Billy snarled, and the vinegar stench of his unwashed clothing assailed the man’s nostrils. A few slurred insults hurled before he staggered off towards the exit, watched by the barmaid and her partner, who now stood beside her with his arms folded.
The man saw the lifeline of the drunk stream out before him. A diseased, sickly thing, filled with undirected anger and bitterness tainting it and everything it came into contact with. An intersection with the young couple in the corner. Three lines coming together in a dark eruption. Only one line continuing on.
The door to the bar slammed against the wall as the drunk left. The young couple in the corner’s hands touch. They smile and finish their drinks, then retrieve their jackets from the chair beside them.
The man was barely aware of the barmaids voice as he stepped away from the bar, leaving a crumpled ten pound note behind him. The possibilities drained away before him – his vision narrowing until only a single path remained. One last choice. One last mark he could leave on the world.

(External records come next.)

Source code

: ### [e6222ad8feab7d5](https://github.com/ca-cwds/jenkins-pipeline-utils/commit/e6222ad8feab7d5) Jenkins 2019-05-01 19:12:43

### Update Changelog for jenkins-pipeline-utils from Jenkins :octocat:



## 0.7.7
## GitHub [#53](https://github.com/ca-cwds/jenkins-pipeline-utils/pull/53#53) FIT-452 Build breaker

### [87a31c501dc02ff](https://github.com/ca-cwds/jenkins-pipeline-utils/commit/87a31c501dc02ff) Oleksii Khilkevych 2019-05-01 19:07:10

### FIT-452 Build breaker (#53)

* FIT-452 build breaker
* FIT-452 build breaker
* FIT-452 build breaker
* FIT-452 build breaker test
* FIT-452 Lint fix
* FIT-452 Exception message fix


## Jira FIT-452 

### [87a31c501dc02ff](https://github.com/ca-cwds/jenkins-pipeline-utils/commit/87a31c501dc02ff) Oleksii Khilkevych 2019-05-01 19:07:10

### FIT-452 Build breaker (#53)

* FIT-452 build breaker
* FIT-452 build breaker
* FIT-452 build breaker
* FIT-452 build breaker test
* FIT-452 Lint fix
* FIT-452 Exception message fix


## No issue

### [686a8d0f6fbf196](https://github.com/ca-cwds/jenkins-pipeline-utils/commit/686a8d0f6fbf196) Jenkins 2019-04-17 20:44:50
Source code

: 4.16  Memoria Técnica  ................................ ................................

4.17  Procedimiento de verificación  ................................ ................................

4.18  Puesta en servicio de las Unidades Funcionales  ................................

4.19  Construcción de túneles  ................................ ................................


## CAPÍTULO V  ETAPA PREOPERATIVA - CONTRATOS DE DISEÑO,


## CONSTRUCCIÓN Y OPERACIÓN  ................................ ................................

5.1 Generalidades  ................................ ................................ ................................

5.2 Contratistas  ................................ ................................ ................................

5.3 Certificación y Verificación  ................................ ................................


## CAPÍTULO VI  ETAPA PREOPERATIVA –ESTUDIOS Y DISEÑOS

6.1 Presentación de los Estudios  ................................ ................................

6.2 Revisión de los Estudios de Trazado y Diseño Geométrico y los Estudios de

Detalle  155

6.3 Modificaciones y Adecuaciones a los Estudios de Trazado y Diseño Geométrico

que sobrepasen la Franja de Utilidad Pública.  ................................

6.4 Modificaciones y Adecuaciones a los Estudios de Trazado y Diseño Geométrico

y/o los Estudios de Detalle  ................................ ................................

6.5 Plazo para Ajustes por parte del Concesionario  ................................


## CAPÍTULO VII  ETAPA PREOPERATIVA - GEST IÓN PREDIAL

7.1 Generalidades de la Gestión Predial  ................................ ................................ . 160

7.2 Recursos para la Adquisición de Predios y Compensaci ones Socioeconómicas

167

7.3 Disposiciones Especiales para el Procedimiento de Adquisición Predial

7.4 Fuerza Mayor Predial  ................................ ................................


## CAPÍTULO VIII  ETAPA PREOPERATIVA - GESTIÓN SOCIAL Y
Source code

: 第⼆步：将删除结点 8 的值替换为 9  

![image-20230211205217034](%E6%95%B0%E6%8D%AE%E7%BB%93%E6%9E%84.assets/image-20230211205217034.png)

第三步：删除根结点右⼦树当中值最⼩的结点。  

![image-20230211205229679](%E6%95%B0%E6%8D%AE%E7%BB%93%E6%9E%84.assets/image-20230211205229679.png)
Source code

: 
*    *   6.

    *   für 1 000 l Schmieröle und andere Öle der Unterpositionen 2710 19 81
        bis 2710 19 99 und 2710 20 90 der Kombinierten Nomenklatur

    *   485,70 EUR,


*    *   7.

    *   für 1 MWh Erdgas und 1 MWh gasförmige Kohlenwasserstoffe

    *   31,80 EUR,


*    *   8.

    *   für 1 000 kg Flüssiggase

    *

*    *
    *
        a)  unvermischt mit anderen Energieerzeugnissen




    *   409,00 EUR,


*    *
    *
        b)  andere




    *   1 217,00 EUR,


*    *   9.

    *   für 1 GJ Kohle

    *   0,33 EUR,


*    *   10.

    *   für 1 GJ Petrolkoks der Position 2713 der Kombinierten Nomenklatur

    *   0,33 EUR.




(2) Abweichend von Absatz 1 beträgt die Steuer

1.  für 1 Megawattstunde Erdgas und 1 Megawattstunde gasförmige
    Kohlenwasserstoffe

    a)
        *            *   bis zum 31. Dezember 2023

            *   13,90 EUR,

He reached the door at the same time as the young couple. He smiled at the woman, then said “Is that your mobile phone underneath the table?”. They paused, instinctively patting their pockets. That second was all the time he needed. All the time he had left.
The man stepped from the pub into the dark car park. Felt, rather than saw the glare of the headlights. The pain was agonising, but mercifully brief as the car impacted his body, shattering bone until fragments carved their way through nerve and muscle. For the briefest of moments he was flying – all pain forgotten – defying gravity until it regained its hold and drew him close once more in a final crushing embrace.
The young couple stood at the door to the bar, their lifelines blazing. The drunk leaving his car, slurring “I never saw him. He just came out of nowhere.”
As the light faded from his eyes and his body grew cold, the man smiled then breathed his last.